The sampling technic has been described in detail. Each sample was compared with the blood serum flowing into and out of the neoplastic mass, with the interstitial fluid obtained by the same technic from the normal subcutaneous tissue, with the peritoneal fluid, and with the lymph of the thoracic duct of normal and tumor-bearing rats. The fluids were first tested for sterility and then analyzed for total protein, nonprotein N, urea, free amino acids, glucose, lactic acid, total sterols, lipid phosphorus, chloride, sodium, and potassium.

The main purpose was a better characterization of the milieu in which the neoplastic cells live. The results refer to small tumors (5–10 gm.) of Walker carcinoma 256, Fibrosarcoma 4956, Hepatoma 5123, Hepatoma 7974, and Novikoff hepatoma.

The interstitial fluid of the tumor was characterized by a very low content of free glucose and high levels of lactic acid. Data are reported on the passage of glucose from the blood into the interstitial fluid of tumors, and they suggest that this passage occurs by means of a transfer mechanism and not by simple diffusion. A “fermentative type” of interstitial fluid, peculiar to the tumor, was produced also in tissues without any sign of neoplasia being present.

The concentration of proteins was about 33 per cent lower in the interstitial fluid than in blood serum of tumors. This reduction was constant for each tumor, persisted during growth, and disappeared only when the sampling device was surrounded by necrotic tissue. The α-globulins were reduced, but the albumin-globulin ratio of the interstitial fluid was equal to that of blood serum.

The free amino acid level was generally higher in the tumor fluid than in serum of blood entering or leaving the neoplastic mass, but the behavior was not uniform, and no conclusion could be drawn.

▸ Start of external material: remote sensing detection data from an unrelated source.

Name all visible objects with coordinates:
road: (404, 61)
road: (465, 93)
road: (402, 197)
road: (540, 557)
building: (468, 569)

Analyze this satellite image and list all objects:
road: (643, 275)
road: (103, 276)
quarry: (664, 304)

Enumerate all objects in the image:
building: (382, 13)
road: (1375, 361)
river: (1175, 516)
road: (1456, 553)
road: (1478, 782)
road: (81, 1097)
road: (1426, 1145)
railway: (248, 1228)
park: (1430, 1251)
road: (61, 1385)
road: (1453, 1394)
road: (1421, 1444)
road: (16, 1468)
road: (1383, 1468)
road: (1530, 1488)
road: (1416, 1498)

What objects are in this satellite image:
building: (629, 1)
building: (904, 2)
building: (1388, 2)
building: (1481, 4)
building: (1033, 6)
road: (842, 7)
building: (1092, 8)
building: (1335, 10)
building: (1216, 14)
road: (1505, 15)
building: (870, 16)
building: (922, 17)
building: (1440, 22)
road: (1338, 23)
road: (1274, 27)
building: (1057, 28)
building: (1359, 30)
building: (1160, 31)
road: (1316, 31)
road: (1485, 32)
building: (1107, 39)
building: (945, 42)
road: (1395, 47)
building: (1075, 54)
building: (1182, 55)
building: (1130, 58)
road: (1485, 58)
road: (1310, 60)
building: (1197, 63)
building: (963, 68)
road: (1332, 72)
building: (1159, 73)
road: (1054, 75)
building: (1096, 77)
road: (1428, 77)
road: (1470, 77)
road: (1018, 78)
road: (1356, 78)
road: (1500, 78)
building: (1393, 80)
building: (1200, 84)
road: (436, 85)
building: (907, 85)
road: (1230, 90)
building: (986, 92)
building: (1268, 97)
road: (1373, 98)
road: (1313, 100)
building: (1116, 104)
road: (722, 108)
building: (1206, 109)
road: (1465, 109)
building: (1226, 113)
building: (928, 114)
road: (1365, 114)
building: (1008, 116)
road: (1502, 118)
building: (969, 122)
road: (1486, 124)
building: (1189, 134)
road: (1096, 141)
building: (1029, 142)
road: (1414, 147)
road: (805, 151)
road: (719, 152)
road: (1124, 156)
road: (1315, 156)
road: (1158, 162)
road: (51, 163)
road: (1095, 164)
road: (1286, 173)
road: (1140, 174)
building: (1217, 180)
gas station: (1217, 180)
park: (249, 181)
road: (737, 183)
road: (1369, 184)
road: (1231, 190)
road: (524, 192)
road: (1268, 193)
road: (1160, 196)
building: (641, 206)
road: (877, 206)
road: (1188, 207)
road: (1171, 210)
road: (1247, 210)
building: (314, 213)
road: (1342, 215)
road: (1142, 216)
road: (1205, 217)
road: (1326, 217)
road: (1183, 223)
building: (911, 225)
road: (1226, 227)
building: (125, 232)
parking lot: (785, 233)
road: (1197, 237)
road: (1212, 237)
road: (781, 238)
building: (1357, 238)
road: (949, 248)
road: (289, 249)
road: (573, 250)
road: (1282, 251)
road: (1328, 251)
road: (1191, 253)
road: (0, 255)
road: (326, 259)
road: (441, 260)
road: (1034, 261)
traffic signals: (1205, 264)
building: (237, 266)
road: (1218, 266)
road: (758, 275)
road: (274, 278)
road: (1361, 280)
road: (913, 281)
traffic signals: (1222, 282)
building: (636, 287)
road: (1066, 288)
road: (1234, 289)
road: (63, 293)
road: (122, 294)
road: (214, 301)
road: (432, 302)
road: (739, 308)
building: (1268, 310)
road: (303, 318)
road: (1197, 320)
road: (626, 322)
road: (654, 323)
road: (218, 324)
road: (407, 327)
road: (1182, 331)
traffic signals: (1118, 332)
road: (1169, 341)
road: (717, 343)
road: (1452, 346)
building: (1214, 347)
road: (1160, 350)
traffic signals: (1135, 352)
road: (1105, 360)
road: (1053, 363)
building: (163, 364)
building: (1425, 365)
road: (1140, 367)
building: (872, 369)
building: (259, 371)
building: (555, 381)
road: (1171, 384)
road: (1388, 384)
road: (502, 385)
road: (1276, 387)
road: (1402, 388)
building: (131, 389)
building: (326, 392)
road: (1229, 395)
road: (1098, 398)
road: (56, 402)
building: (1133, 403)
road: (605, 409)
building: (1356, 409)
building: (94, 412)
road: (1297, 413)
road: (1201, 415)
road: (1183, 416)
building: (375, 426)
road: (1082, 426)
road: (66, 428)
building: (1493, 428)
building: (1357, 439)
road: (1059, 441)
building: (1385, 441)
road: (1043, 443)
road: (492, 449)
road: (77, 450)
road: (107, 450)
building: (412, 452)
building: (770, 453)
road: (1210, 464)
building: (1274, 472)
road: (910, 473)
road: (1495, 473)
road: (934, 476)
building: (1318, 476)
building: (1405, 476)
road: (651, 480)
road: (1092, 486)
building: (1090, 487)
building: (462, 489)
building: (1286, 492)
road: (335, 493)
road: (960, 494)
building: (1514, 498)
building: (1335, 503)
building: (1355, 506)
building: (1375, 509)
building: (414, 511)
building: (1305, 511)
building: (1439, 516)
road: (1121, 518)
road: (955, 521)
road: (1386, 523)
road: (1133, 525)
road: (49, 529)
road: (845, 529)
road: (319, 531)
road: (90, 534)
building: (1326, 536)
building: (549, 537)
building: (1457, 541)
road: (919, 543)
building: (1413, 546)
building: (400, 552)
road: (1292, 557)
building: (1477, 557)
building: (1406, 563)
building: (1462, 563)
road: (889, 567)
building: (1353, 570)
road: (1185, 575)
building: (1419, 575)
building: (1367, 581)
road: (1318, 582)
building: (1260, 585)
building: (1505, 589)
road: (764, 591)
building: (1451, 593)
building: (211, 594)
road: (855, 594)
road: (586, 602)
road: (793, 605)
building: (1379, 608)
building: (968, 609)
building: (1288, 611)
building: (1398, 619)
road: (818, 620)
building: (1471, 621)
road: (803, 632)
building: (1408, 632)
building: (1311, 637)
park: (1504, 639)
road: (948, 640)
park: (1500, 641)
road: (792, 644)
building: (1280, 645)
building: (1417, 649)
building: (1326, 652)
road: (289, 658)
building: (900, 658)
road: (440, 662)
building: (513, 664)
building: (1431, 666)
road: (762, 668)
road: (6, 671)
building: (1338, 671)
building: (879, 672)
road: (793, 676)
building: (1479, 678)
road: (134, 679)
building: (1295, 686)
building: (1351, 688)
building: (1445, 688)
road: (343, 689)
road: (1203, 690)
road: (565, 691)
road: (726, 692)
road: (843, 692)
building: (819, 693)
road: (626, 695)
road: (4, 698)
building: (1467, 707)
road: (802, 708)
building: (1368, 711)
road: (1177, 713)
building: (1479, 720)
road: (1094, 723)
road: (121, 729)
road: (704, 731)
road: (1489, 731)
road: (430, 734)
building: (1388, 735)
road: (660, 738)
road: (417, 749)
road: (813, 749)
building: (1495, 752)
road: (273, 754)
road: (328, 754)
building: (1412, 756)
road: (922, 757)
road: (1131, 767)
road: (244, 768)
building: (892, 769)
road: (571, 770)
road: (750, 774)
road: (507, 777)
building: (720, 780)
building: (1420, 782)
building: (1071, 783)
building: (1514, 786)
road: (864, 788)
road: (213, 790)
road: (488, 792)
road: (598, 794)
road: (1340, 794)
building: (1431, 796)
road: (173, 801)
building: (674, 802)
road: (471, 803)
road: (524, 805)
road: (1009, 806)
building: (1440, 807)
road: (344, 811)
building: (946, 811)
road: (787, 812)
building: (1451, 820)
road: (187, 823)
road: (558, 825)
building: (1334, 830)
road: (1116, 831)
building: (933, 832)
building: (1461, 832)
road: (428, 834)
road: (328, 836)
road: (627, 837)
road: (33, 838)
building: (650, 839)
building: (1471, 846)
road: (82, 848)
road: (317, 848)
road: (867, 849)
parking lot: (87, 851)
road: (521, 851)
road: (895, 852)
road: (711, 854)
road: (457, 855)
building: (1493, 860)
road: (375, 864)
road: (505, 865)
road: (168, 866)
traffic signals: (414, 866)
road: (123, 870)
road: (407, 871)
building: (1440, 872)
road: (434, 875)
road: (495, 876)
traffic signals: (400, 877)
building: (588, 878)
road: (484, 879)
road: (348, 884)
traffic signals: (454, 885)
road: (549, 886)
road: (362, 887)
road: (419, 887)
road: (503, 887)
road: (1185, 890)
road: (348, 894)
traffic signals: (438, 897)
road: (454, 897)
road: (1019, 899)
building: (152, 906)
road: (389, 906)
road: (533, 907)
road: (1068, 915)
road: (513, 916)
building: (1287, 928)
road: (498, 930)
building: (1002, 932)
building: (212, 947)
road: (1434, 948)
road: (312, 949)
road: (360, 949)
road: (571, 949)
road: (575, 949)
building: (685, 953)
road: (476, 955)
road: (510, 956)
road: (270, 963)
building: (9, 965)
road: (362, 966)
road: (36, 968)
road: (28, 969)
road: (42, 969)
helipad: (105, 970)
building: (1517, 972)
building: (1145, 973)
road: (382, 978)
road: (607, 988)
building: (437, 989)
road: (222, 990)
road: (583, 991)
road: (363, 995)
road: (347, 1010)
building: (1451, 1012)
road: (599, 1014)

The concentration of cholesterol and lipid phosphorus in the interstitial fluid of tumors was about one-fourth of that of blood serum; however, the values in the tumor and in normal subcutaneous fluid were similar.

The gross composition of tumor fluid was maintained as constant as that of thoracic lymph, normal peritoneal fluid, or subcutaneous fluid despite the presence of necrotic foci and the known changes in metabolism of the neoplastic cell population.